VOTRE TÂCHE – Dans le texte étudié ci-dessous, recopiez à l'identique le passage qui commence par « Notre incapacité la » et se poursuit jusqu'à « à nos moyens. ».

─── TEXTE ÉTUDIÉ

L’intérêt géostratégique de la Russie restera encore longtemps l’Europe, en dépit des signes d’un rééquilibrage vers l’est et l’Asie. Mais il apparait désormais possible qu’avant que le siècle ne se termine un affrontement Russie –Chine ait lieu. Sur l’échiquier du monde l’un des deux pourrait croire que l’autre est de trop. Dans ce cas quel serait notre attitude ? Les Etsts-Unis choisiraient quel camp ? Le conflit serait-il nucléaire ou cyberstratégique, ou les deux ?
Mais dans l’immédiat, force est de constater que nous ne sommes pas suffisamment organisés autant moralement que stratégiquement. Nous faisons les guerres d’aujourd’hui avec les moyens d’hier et nous risquons de faire les guerres futures avec les moyens que nous aurions dû avoir aujourd’hui.
Notre incapacité la plus évidente est celle de notre déficience d’analyse et de prospective. Nous inventons des normes ou adhérons à des normes qui nous pénalisent en lieu et place d’imaginer d’autres modèles de défense. Nous préférons avoir de tout à dose homéopathique plutôt que de nous équiper pour le combat avec les moyens nécessaires et imaginer d’autres tactiques moins onéreuses et plus adaptées à nos moyens.
La maskirovka est une science russe qui mêle à la fois, intox, manipulation et désinformation, mais surtout qui considère que l’art de comprendre la manière de penser de l’adversaire, est un préalable à tout engagement armé ou non. La maskirovka montée par les russes en Crimée est un modèle du genre. Il y a eu d’autres exemples lors de l’histoire récente. C’est dans la nuit du 24 au 25 décembre 1979 à 3 h du matin, dans le cadre l'opération Chtorm-333, que deux divisions aéromobiles soviétiques atterrissent à Kaboul et à Shinband, dans l'ouest de l'Afghanistan. Au même moment des unités motorisées stationnées en Ouzbékistan franchissent la frontière. Il est vrai que lors du réveillon à l’ouest alors que l’on sacrifie la dinde, il est difficile de trouver un haut responsable pour réagir. Et la moitié des effectifs militaires est en permission.

──────
─── DONNÉES FOURNIES

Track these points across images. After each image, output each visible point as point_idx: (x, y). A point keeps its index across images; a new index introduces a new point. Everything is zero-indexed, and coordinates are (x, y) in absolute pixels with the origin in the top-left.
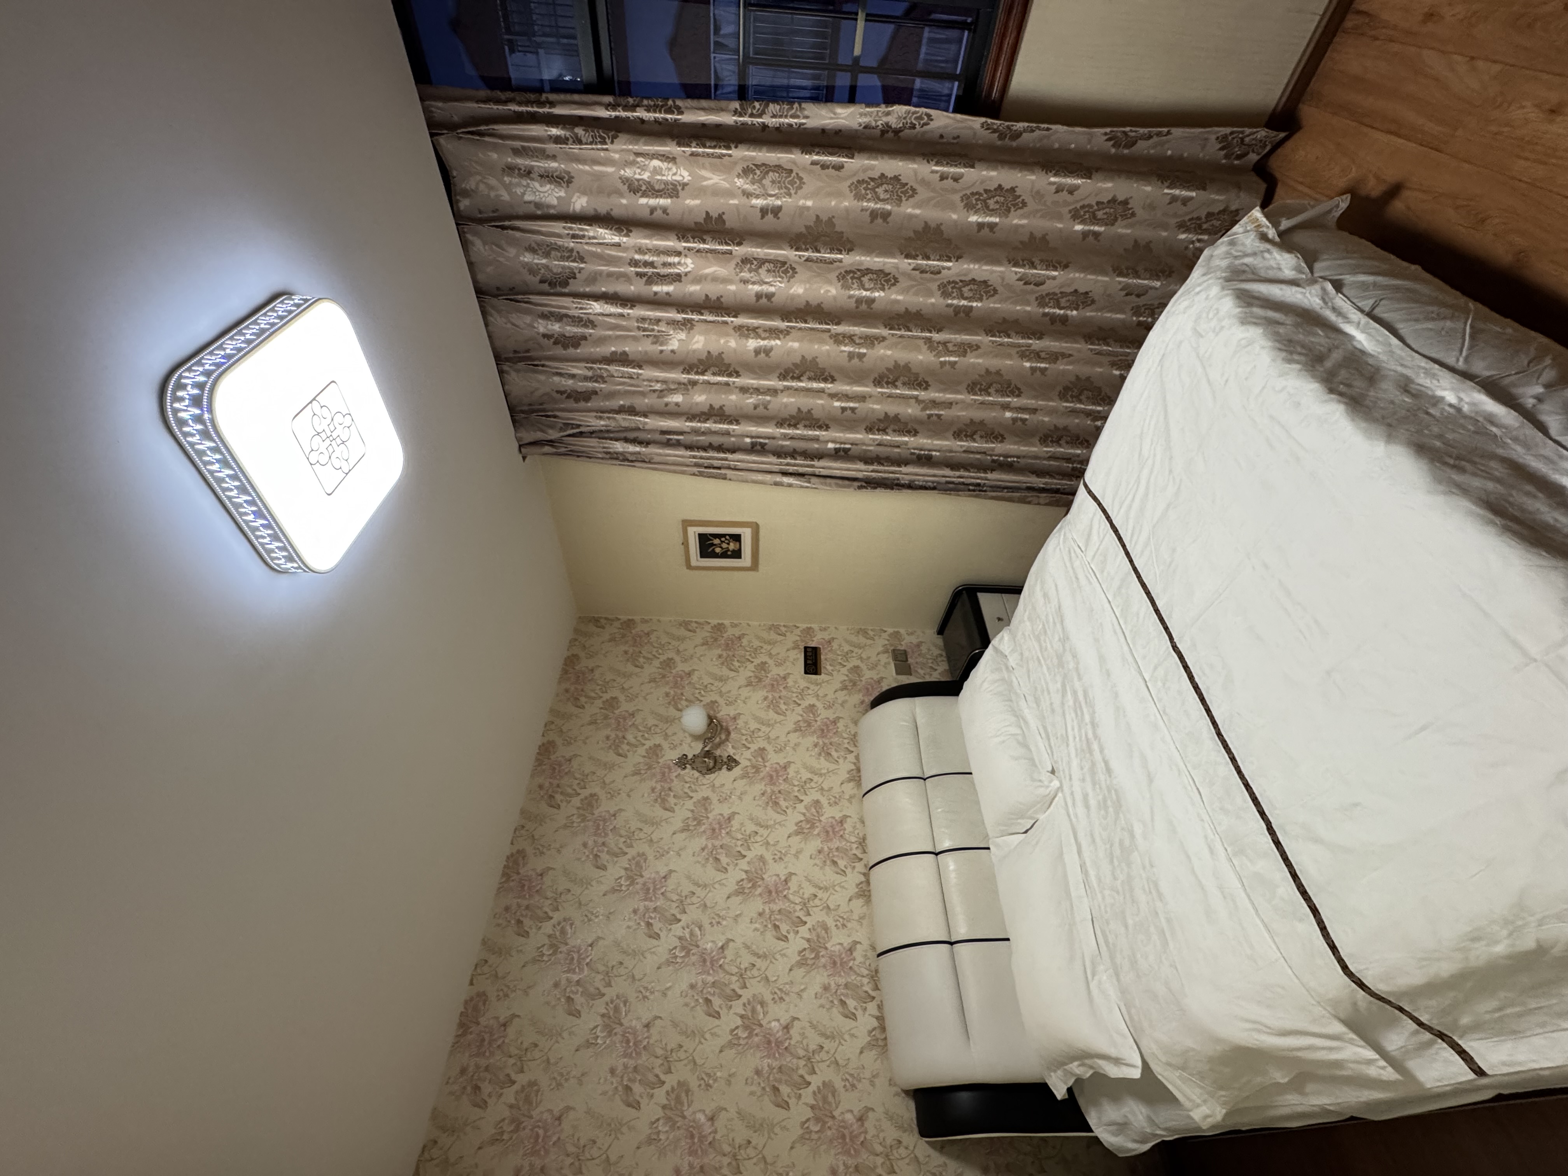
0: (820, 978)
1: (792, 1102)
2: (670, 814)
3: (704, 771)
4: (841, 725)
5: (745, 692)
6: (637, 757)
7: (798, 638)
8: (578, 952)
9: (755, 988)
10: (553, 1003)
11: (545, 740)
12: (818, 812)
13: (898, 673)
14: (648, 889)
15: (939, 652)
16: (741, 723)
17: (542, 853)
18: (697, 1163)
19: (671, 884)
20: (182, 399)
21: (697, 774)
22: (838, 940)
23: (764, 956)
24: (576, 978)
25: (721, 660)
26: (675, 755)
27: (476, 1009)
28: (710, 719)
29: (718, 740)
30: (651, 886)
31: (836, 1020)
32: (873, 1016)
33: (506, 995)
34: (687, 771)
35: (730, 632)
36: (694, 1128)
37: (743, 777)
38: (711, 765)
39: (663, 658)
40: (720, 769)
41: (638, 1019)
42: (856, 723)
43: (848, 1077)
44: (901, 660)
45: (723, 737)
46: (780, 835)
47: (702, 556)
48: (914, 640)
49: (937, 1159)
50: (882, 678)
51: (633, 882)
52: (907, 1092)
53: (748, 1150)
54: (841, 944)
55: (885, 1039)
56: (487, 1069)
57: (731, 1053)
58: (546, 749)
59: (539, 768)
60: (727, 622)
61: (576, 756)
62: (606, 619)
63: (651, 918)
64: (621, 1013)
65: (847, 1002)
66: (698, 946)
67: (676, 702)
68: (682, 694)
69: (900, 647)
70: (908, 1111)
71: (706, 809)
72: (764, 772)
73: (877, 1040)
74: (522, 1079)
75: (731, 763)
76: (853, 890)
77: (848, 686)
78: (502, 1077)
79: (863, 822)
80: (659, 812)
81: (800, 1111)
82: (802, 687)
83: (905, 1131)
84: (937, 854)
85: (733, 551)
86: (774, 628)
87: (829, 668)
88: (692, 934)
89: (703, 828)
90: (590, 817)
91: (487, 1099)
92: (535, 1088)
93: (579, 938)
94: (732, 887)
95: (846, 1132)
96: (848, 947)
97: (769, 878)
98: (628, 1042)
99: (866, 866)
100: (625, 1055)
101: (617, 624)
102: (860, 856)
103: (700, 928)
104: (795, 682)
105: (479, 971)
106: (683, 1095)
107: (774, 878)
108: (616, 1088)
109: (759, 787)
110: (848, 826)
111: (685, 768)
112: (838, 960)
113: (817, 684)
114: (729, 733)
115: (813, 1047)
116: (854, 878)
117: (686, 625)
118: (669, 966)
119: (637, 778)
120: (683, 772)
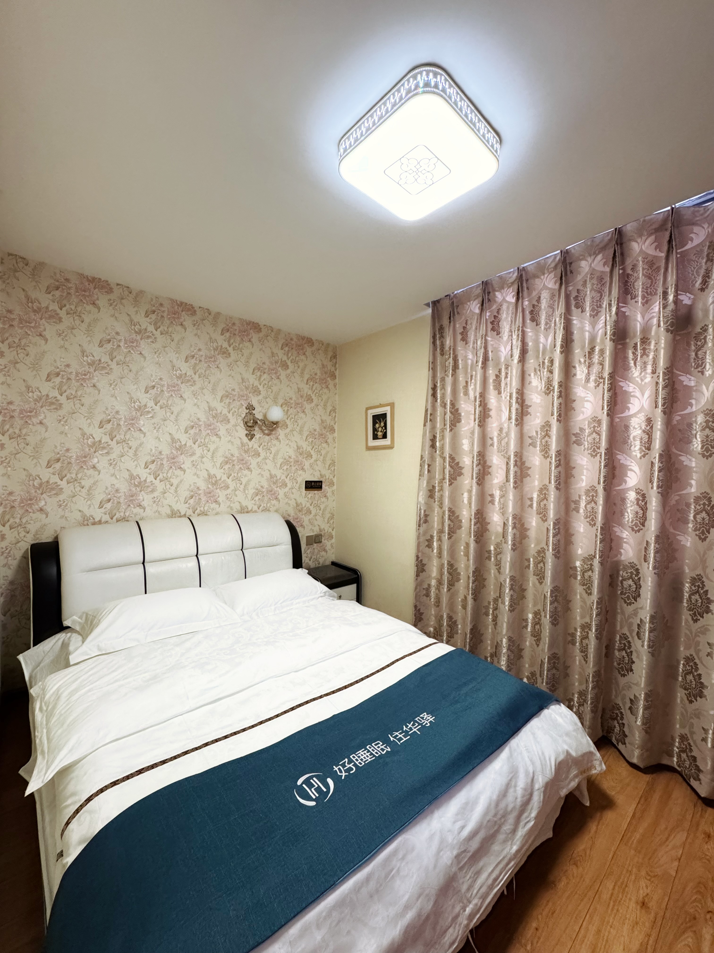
0: (124, 487)
1: (51, 470)
2: (219, 400)
3: (245, 420)
4: (274, 502)
5: (294, 445)
6: (252, 380)
7: (327, 477)
8: (137, 346)
9: (117, 450)
10: (107, 332)
11: (262, 326)
12: (221, 488)
13: (307, 537)
14: (174, 387)
15: (321, 563)
16: (275, 442)
17: (194, 325)
18: (16, 414)
19: (177, 400)
20: (428, 75)
21: (243, 416)
22: (145, 498)
23: (135, 454)
24: (122, 344)
25: (313, 431)
26: (255, 403)
27: (103, 287)
28: (276, 423)
29: (265, 428)
30: (176, 388)
31: (99, 496)
32: (101, 518)
33: (111, 305)
34: (245, 410)
35: (330, 437)
36: (36, 413)
37: (242, 443)
38: (249, 424)
39: (313, 397)
40: (247, 430)
41: (98, 381)
42: (276, 511)
43: (65, 503)
44: (316, 540)
45: (266, 432)
46: (208, 464)
47: (374, 416)
48: (328, 547)
49: (19, 554)
50: (304, 528)
51: (179, 377)
52: (57, 538)
53: (23, 444)
54: (143, 500)
55: (88, 525)
56: (69, 294)
57: (78, 434)
58: (256, 327)
59: (245, 323)
60: (336, 435)
61: (253, 345)
62: (336, 362)
63: (157, 389)
64: (101, 371)
65: (110, 503)
66: (141, 415)
67: (286, 404)
68: (291, 407)
69: (323, 539)
70: (46, 537)
71: (222, 421)
72: (246, 456)
73: (88, 521)
74: (62, 313)
75: (250, 436)
76: (175, 507)
77: (298, 507)
78: (65, 302)
79: (216, 514)
80: (220, 394)
81: (46, 474)
82: (297, 479)
83: (34, 535)
84: (197, 556)
85: (377, 435)
86: (333, 463)
87: (309, 496)
88: (149, 412)
89: (211, 419)
90: (217, 353)
91: (52, 294)
92: (58, 322)
93: (144, 346)
94: (176, 437)
95: (33, 501)
96: (141, 504)
97: (182, 458)
98: (85, 375)
99: (190, 515)
100: (77, 374)
101: (333, 369)
102: (196, 512)
103: (152, 417)
104: (300, 475)
105: (125, 289)
106: (55, 407)
107: (182, 461)
108: (58, 368)
109: (236, 453)
110: (214, 505)
111: (247, 409)
112: (134, 498)
113: (299, 488)
114: (268, 435)
115: (83, 483)
116: (183, 508)
117: (334, 410)
118: (129, 399)
119: (241, 381)
120: (244, 407)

──────

ZONE DE RÉPONSE –
Notre incapacité la plus évidente est celle de notre déficience d’analyse et de prospective. Nous inventons des normes ou adhérons à des normes qui nous pénalisent en lieu et place d’imaginer d’autres modèles de défense. Nous préférons avoir de tout à dose homéopathique plutôt que de nous équiper pour le combat avec les moyens nécessaires et imaginer d’autres tactiques moins onéreuses et plus adaptées à nos moyens.